SOCIAL NETWORKS AND INFLAMMATORY MARKERS IN THE FRAMINGHAM HEART STUDY


ERIC B.  LOUCKS  a1 , LISA M.  SULLIVAN  a2 , RALPH B.  D’AGOSTINO Sr  a3 a5 , MARTIN G.  LARSON  a3 a5 , LISA F.  BERKMAN  a1 and EMELIA J.  BENJAMIN  a4 a5
a1 Department of Society, Human Development & Health, Harvard School of Public Health, Boston, MA, USA
a2 Department of Biostatistics, Boston University, Boston, MA, USA
a3 Department of Mathematics, Boston University, Boston, MA, USA
a4 Department of Medicine and Preventive Medicine, Boston University, Boston, MA, USA
a5 National Heart, Lung and Blood Institute’s Framingham Heart Study

Article author query
loucks eb   [PubMed][Google Scholar] 
sullivan lm   [PubMed][Google Scholar] 
dagostino sr rb   [PubMed][Google Scholar] 
larson mg   [PubMed][Google Scholar] 
berkman lf   [PubMed][Google Scholar] 
benjamin ej   [PubMed][Google Scholar] 

Abstract

Lack of social integration predicts coronary heart disease mortality in prospective studies; however, the biological pathways that may be responsible are poorly understood. The specific aims of this study were to examine whether social networks are associated with serum concentrations of the inflammatory markers interleukin-6 (IL-6), C-reactive protein (CRP), soluble intercellular adhesion molecule-1 (sICAM-1) and monocyte chemoattractant protein-1 (MCP-1). Participants in the Framingham Study attending examinations from 1998 to 2001 (n=3267) were eligible for inclusion in the study. Social networks were assessed using the Berkman–Syme Social Network Index (SNI). Concentrations of IL-6, CRP, sICAM-1 and MCP-1 were measured in fasting serum samples. Multivariable linear regression analyses were used to assess the association of social networks with inflammatory markers adjusting for potential confounders including age, smoking, blood pressure, total:HDL cholesterol ratio, body mass index, lipid-lowering and antihypertensive medication, diabetes, cardiovascular disease, depression and socioeconomic status.
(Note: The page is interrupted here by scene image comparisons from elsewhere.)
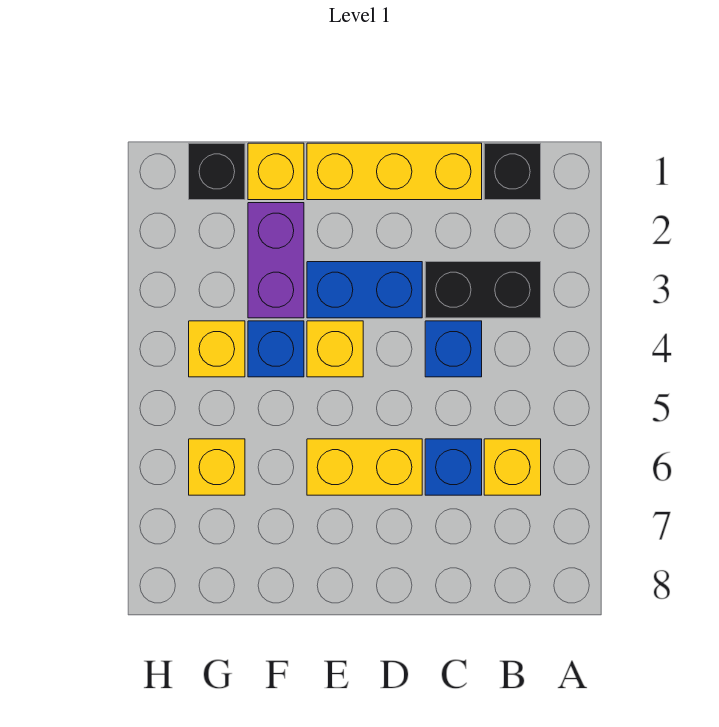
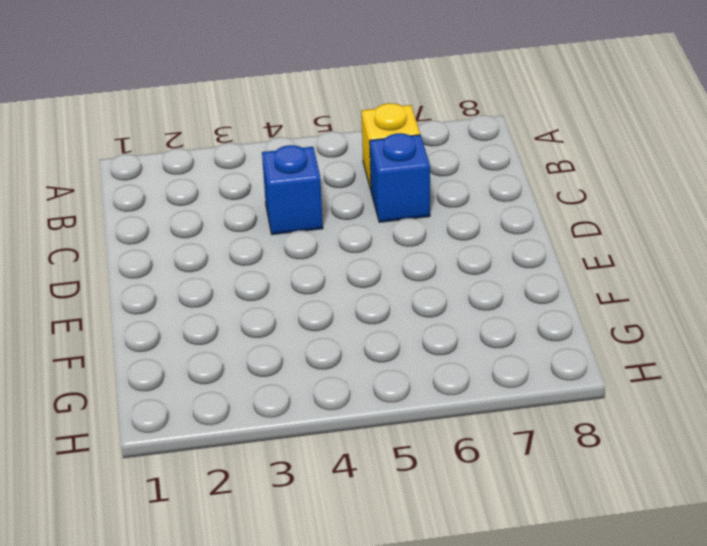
none -> black 1x1 brick [484,143,541,200]
none -> black 1x2 brick [425,262,541,318]
none -> yellow 1x3 brick [307,143,482,200]

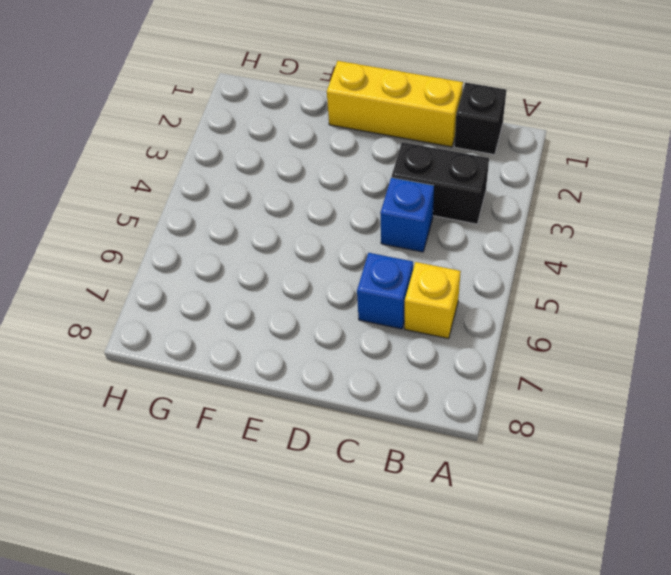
none -> blue 1x2 brick [307,262,422,318]
none -> yellow 1x2 brick [307,439,422,495]
none -> yellow 1x1 brick [307,321,363,377]

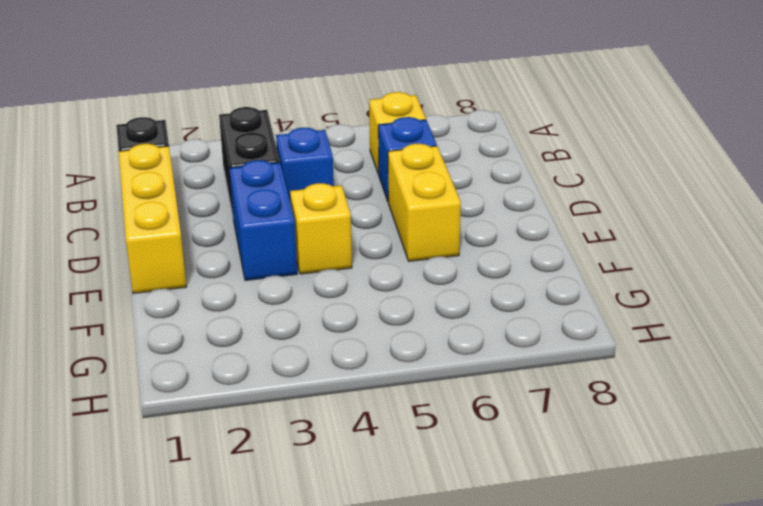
none -> yellow 1x1 brick [248,143,304,200]
none -> purple 1x2 brick [248,203,304,318]
none -> blue 1x1 brick [248,321,304,377]

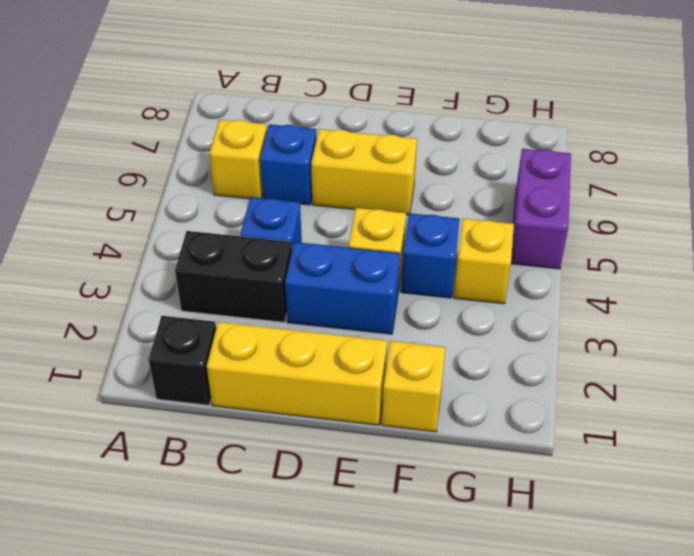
purple 1x2 brick [511,149,571,269] -> purple 1x2 brick moved to [248,203,304,318]
none -> black 1x1 brick [189,143,245,200]
none -> yellow 1x1 brick [189,439,245,495]

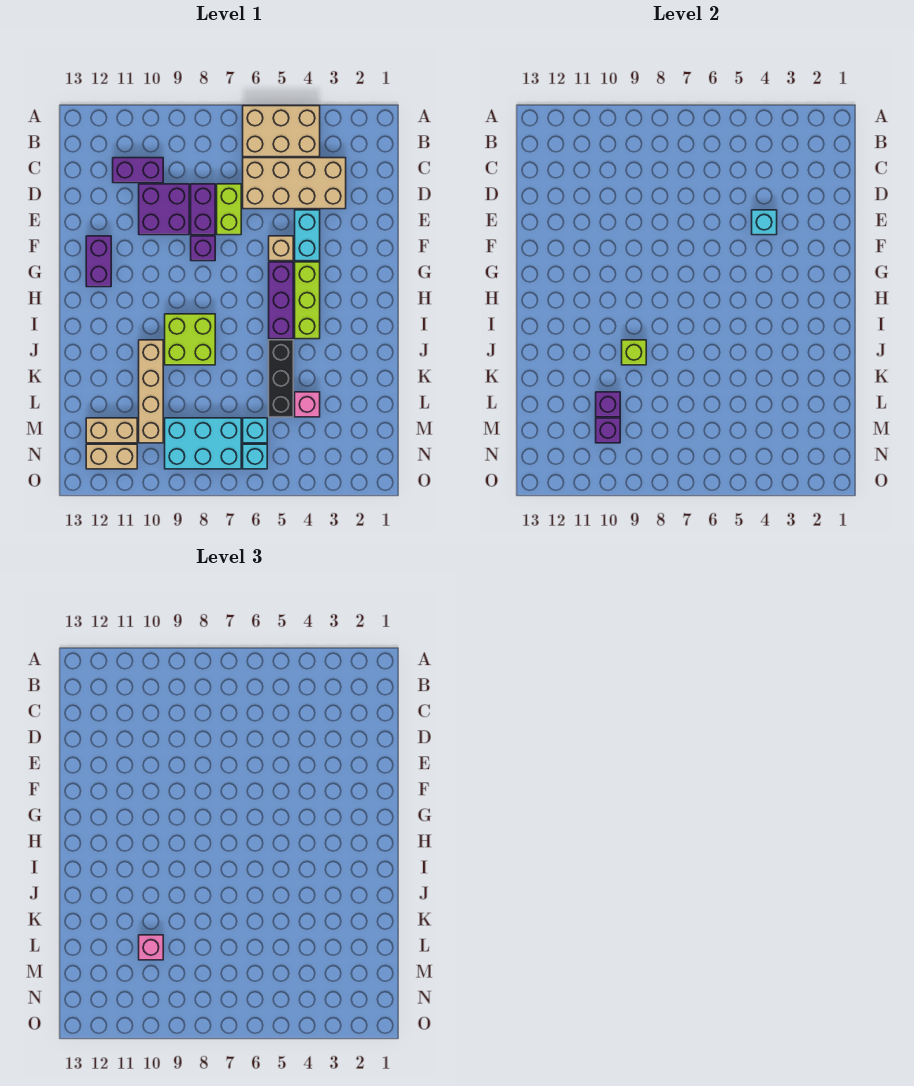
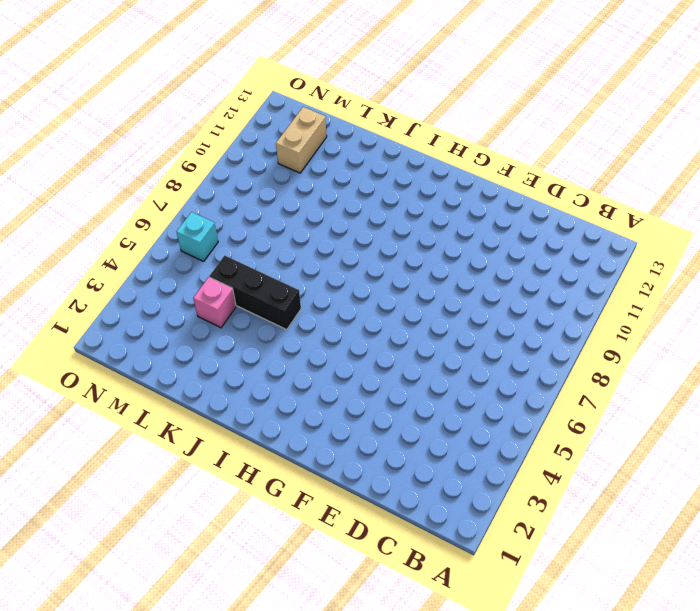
none -> tan 2x3 brick [243,106,320,157]
none -> tan 2x4 brick [243,158,346,209]
none -> purple 1x2 brick [113,158,163,183]

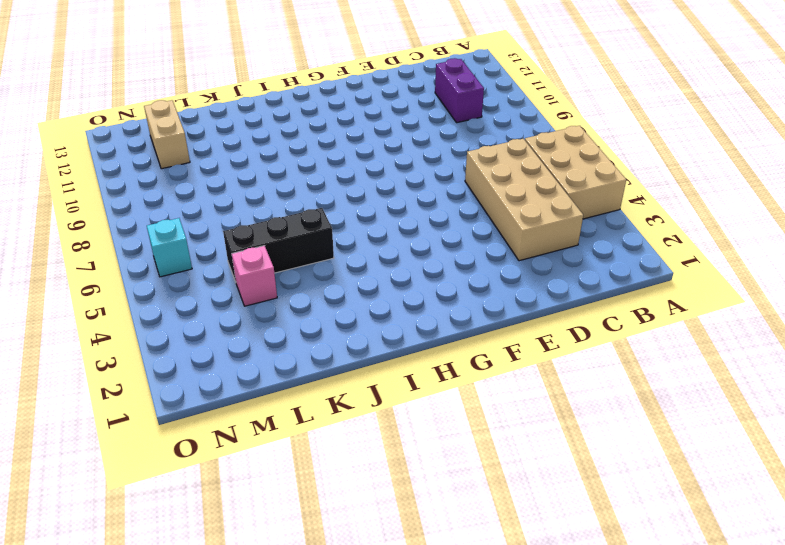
none -> lime 1x2 brick [217,184,241,235]
none -> purple 1x2 brick [191,184,215,235]
none -> purple 2x2 brick [139,184,189,235]

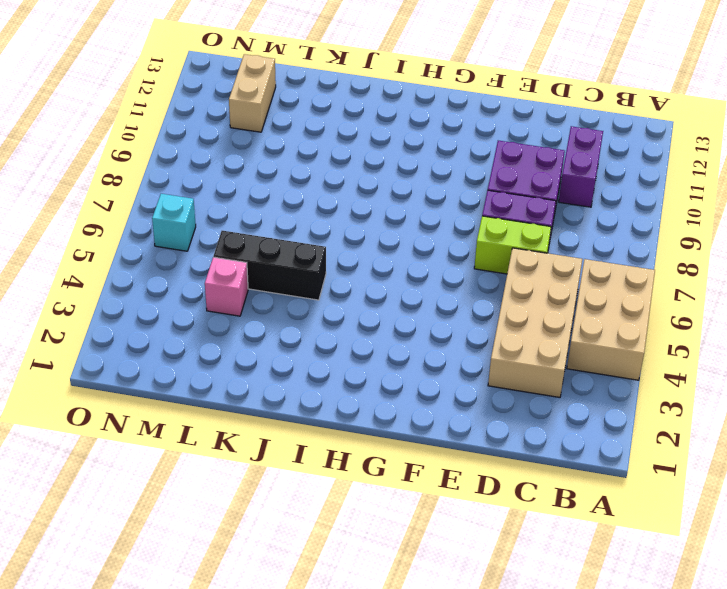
none -> cyan 1x2 brick [295,210,320,261]
none -> tan 1x1 brick [269,236,293,261]
none -> purple 1x1 brick [191,236,215,261]

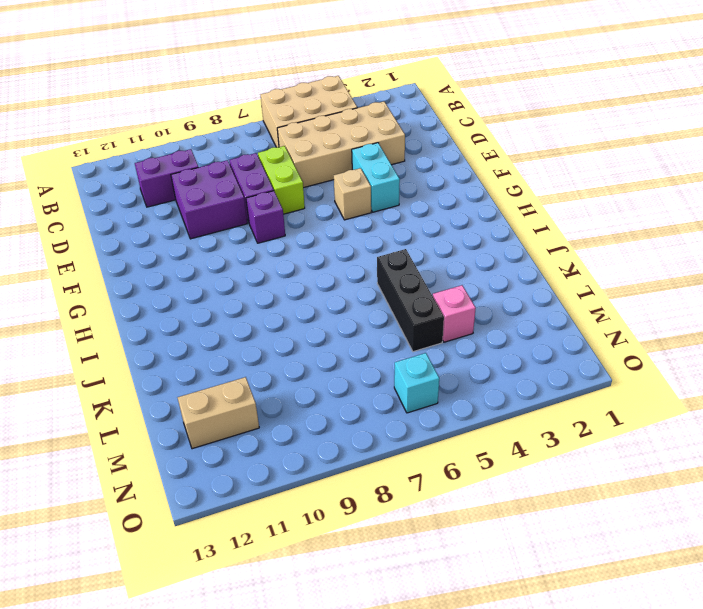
none -> purple 1x2 brick [86,236,111,287]
none -> lime 1x3 brick [295,262,320,339]
none -> purple 1x3 brick [269,262,293,339]

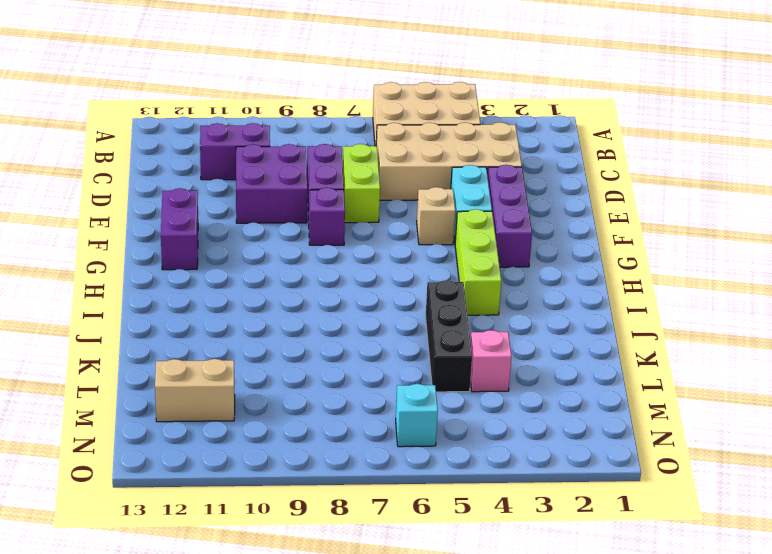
purple 1x3 brick [487,165,532,267] -> purple 1x3 brick moved to [269,262,293,339]
none -> lime 2x2 brick [165,314,215,365]
none -> tan 1x4 brick [139,340,163,443]
none -> cyan 1x1 brick [243,418,267,443]

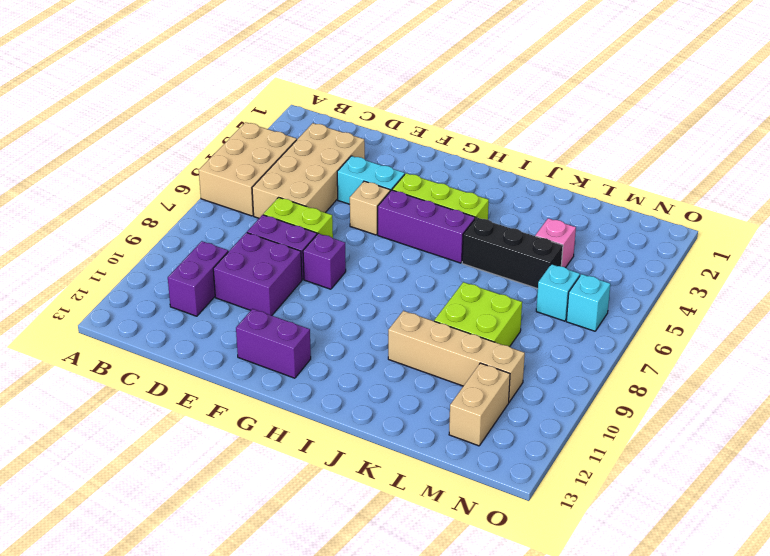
lime 2x2 brick [434,282,522,347] -> lime 2x2 brick moved to [165,314,215,365]
none -> cyan 2x3 brick [165,418,241,469]
none -> tan 1x2 brick [86,444,137,469]
none -> cyan 1x1 brick [752,210,777,235]

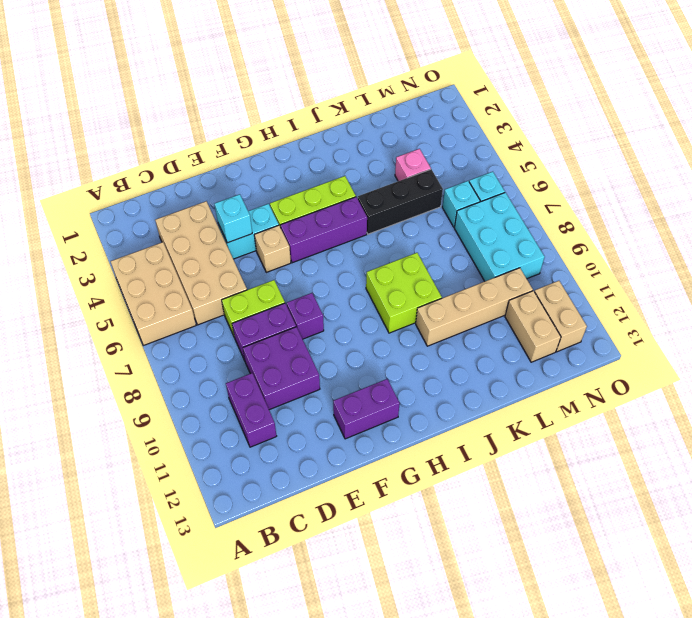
none -> lime 1x1 brick [622,340,646,365]
none -> purple 1x1 brick [596,392,620,417]
none -> purple 1x1 brick [596,418,620,443]

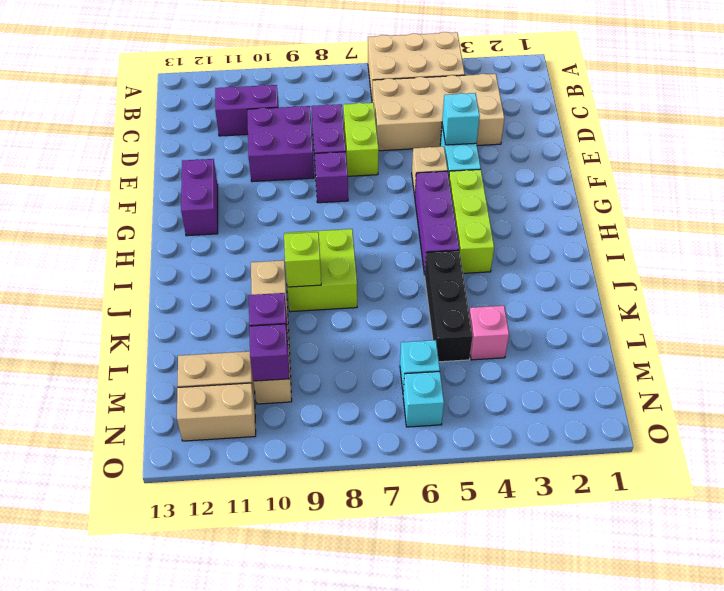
none -> cyan 2x3 brick [165,418,241,469]
none -> pink 1x1 brick [139,935,163,960]

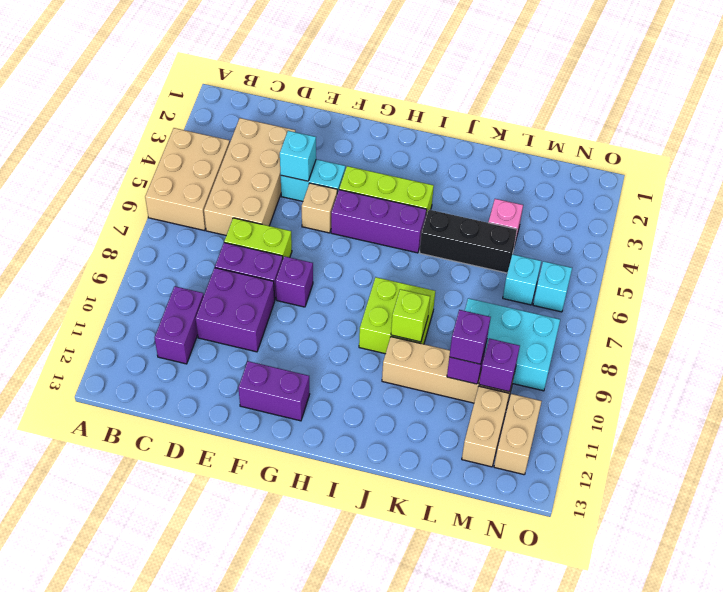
cyan 2x3 brick [465,298,560,391] -> cyan 2x3 brick turned to [165,418,241,469]
purple 1x1 brick [449,310,491,364] -> pink 1x1 brick [139,935,163,960]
Results found that the SNI was significantly inversely associated with IL-6 in men (p=0·03) after adjusting for potential confounders. In age-adjusted analyses, social networks also were significantly inversely associated with IL-6 for women (p=0·03) and were marginally to modestly associated with CRP and sICAM-1 for men (p=0·08 and 0·02, respectively), but these associations were not significant in the multivariate analyses. In conclusion, social networks were found to be inversely associated with interleukin-6 levels in men. The possibility that inflammatory markers may be potential mediators between social integration and coronary heart disease merits further investigation.